28 mars 2024 église Saint Jean-Baptiste, Vif

Le geste du Serviteur

Ce soir, Jésus nous le redit : « C’est un exemple que je vous ai donné » (Jean XIII, 15) et « Faites cela en mémoire de moi. » Nous devons nous laver les pieds les uns aux autres. Jésus nous a aussi commandé de célébrer l’Eucharistie. Ces deux actions – se laver les pieds les uns aux autres et célébrer l’Eucharistie – sont très expressives, ce sont des « paroles » en actes. Et ces « paroles » constituent le testament de Jésus, les instructions qu’il nous laisse. Dans ces deux gestes, dans ces deux actions, Jésus a en quelque sorte résumé une fois encore tout ce qu’il veut nous dire, ce qui est important pour lui, ce qu’il voudrait nous confier, comme un dépôt sacré. Dans ces deux gestes, il s’est mis tout entier et il veut qu’aujourd’hui, nous prenions le risque de nous laisser toucher au cœur par eux ; c’est en effet par ces gestes que Jésus peut nous rencontrer, et il veut que nous les renouvelions, et pas seulement de façon extérieure. Ce soir, bien sûr, de façon extérieure, ce sera un rite ; mais il faut qu’en nous ces gestes deviennent chair et sang, qu’ils transforment notre vie, au point de rendre vrai ce que Jésus dit un peu plus loin dans l’évangile d’aujourd’hui : « Heureux êtes-vous si vous le faites. » Jésus veut que nous ayons à cœur de les renouveler afin qu’ainsi nous puissions être heureux, trouver la joie qu’il veut nous donner, précisément en cette nuit qui précède sa Passion.

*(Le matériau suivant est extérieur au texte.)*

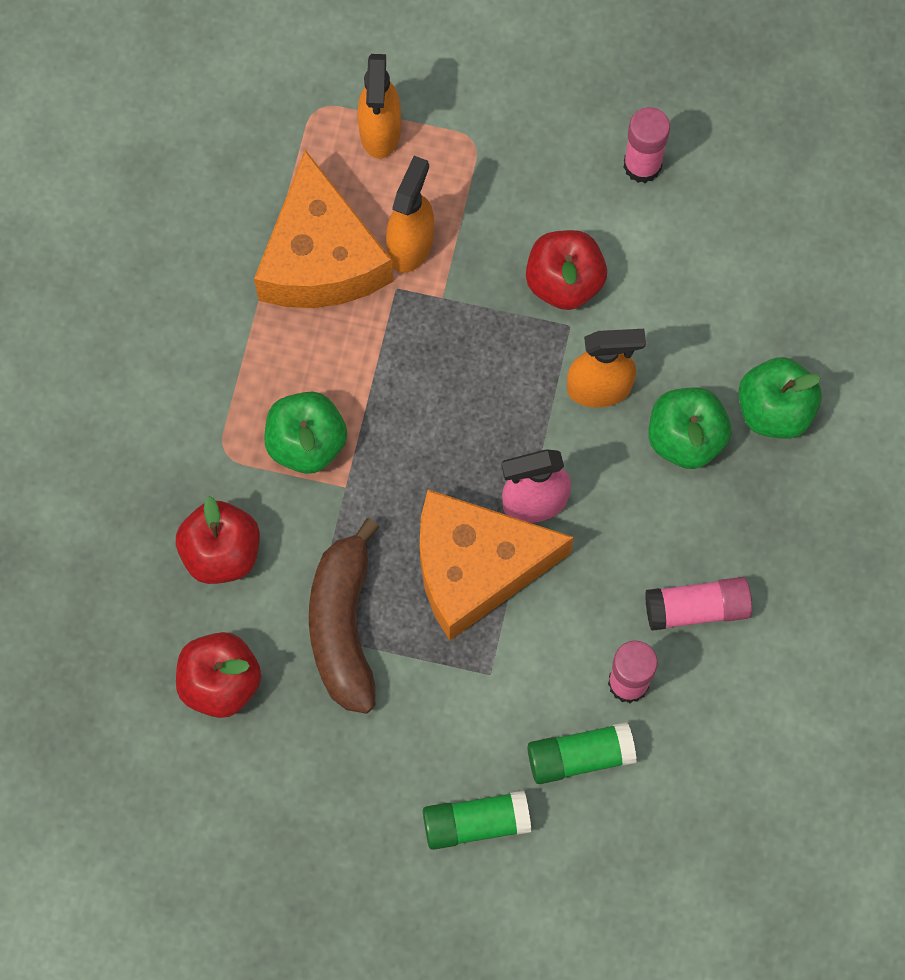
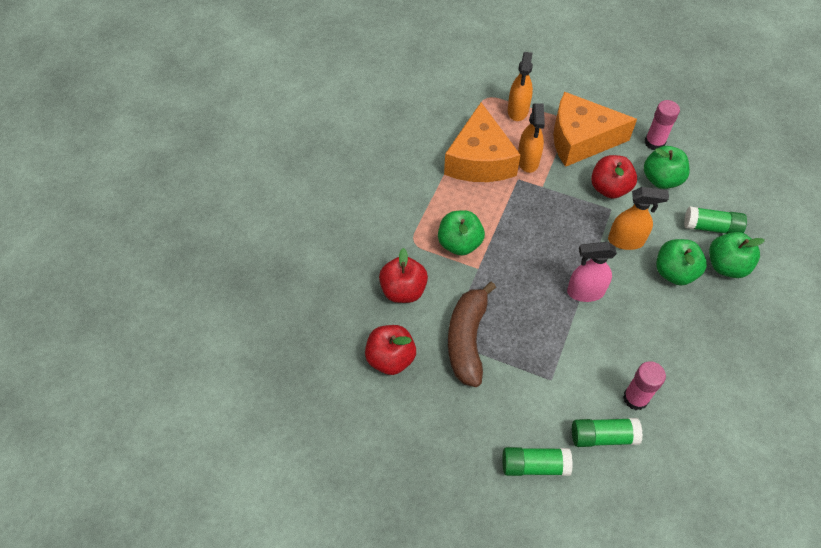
camera: 10 degrees right, 15 degrees down
(410, 245) = (528, 161): orange spray bottle -> orange spray bottle turned 150 degrees clockwise
(476, 567) = (548, 320): orange cheese -> orange cheese (581, 139)
(657, 247) = (661, 179): none -> green apple
(697, 608) = (679, 363): pink glue stick -> none
(748, 335) = (711, 227): none -> green glue stick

Cela se passe pendant un repas, mais ce repas de fête, pour une fois, n’est pas un repas joyeux, car les apôtres savent – Jésus le leur a dit – qu’il leur fait ses adieux, qu’un destin tragique l’attend. En cette heure, donc, pèsent la tristesse et la crainte de ce qui va arriver. En cette heure où règne non la joie mais l’accablement, soudain Jésus se lève et « il dépose ses vêtements » (Jean XIII, 4), ses vêtements de fête. Il se trouve alors en simple tunique, son vêtement de dessous, devant ses apôtres, il prend un linge et de l’eau, et il commence à leur laver les pieds.

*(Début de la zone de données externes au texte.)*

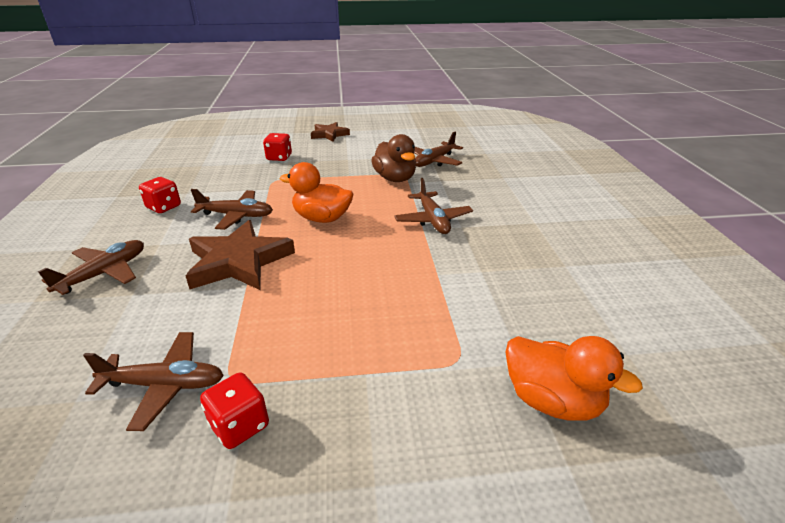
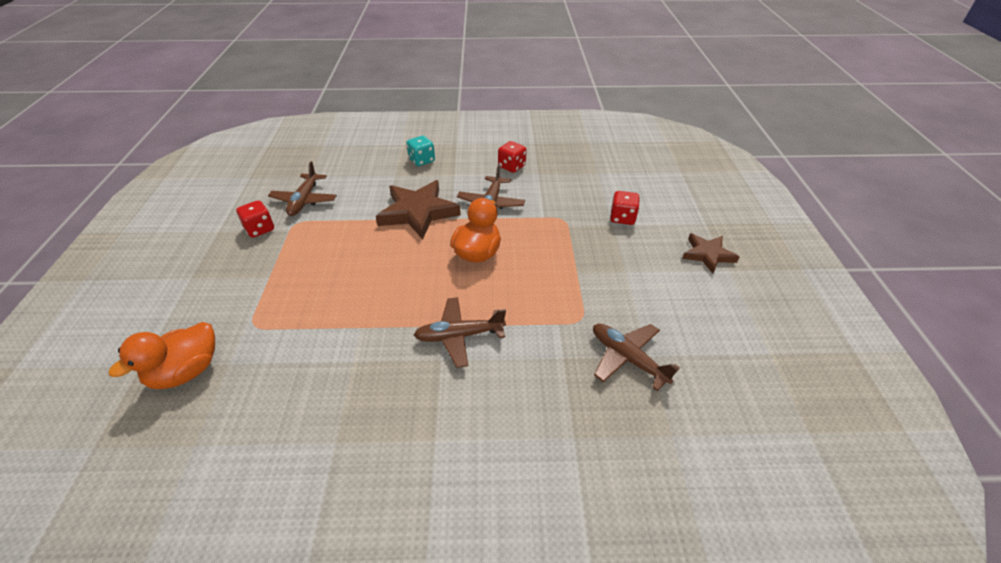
camera: 95 degrees right, 10 degrees up
(104, 273) = (422, 160): brown plane -> turquoise dice
(395, 178) = (567, 312): brown duck -> none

« Il dépose ses vêtements ». Dans son évangile, saint Jean nous laisse pressentir que le fait que Jésus ôte ses vêtements est, dans un sens, une préfiguration de ce qui se passera le lendemain, lorsqu’on lui volera ses vêtements et que lui se retrouvera nu devant la foule des badauds moqueurs, avant d’être crucifié. « Il dépose ses vêtements ». Le vêtement est une protection, c’est aussi un signe de dignité. Nous savons à quel point les gens souffrent de ne pouvoir se couvrir correctement lorsqu’ils sont pauvres, miséreux, sans abri. Lorsque l’on ne peut plus s’habiller décemment, c’est une sorte d’aliénation, une perte de dignité. Nous sommes un certain nombre ici à savoir ce que l’on ressent lorsque l’on se retrouve tout à coup à l’hôpital, dans la chemise de nuit réglementaire, un malade quelconque parmi d’autres malades, privé de ses vêtements.
Mais, en même temps, ce que va vivre Jésus au jour de sa Crucifixion, c’est aussi l’expérience que, dans cette dépossession, nous devenons tous égaux. Alors, les différences de statut et de rang social disparaissent – des différences qu’exprime aussi notre façon de nous habiller. Alors, nous sommes tous égaux et plus rien ne compte de ce que nous étions auparavant aux yeux de la société : seul compte encore ce que nous sommes réellement devant Dieu et les uns vis-à-vis des autres ; alors, nous valons ce que vaut notre cœur.
« Au soir de notre vie, dit saint Jean de la Croix, nous serons jugés sur l’amour ». Non pas sur la position que nous occupions dans la société, non pas sur la splendeur de nos vêtements, mais sur l’amour que nous avons au cœur. « Jésus dépose ses vêtements », et il commence à montrer à ses disciples ce qu’est sa voie : c’est le chemin qui s’achève à la Croix. Il se dépouille lui-même, il se fait pauvre devant eux et, à leur grande surprise, il se penche, il s’agenouille devant eux et leur lave les pieds.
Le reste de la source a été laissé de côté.